══ Input data ══
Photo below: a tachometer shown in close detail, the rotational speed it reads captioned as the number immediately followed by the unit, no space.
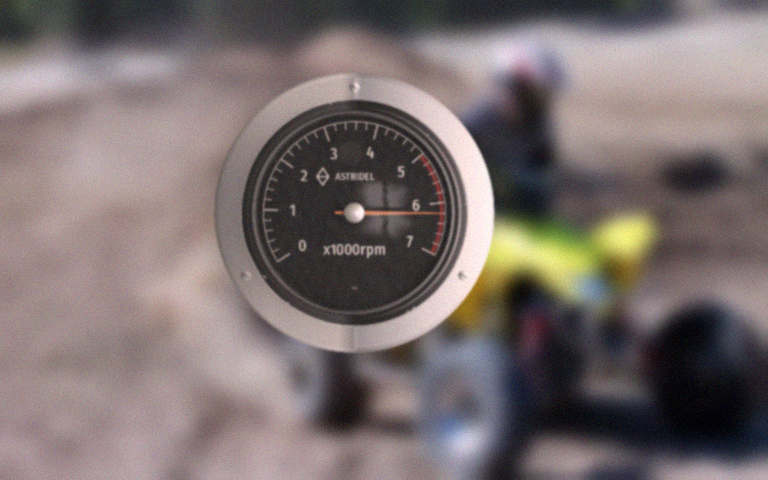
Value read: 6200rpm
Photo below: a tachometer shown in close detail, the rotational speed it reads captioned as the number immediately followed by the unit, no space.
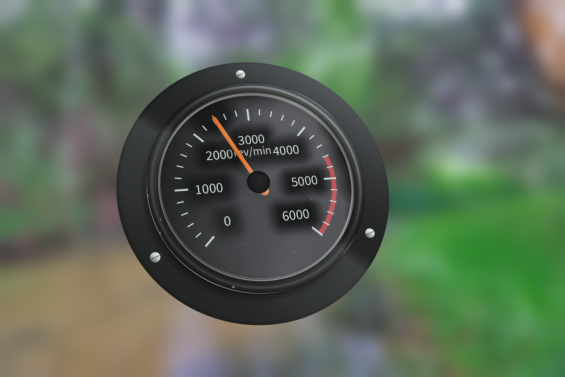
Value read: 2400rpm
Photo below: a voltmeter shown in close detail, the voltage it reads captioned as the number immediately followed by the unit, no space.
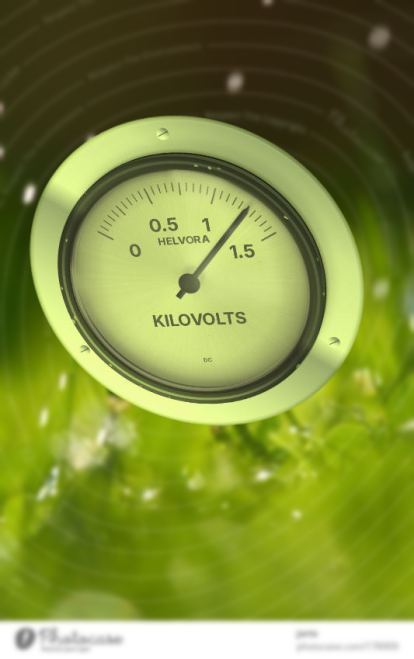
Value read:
═══
Task goal | Copy every item above word for word, leaving out the pictures.

Problem solution |
Photo below: a tachometer shown in close detail, the rotational speed it reads captioned as the number immediately followed by the unit, no space.
Value read: 6200rpm
Photo below: a tachometer shown in close detail, the rotational speed it reads captioned as the number immediately followed by the unit, no space.
Value read: 2400rpm
Photo below: a voltmeter shown in close detail, the voltage it reads captioned as the number immediately followed by the unit, no space.
Value read:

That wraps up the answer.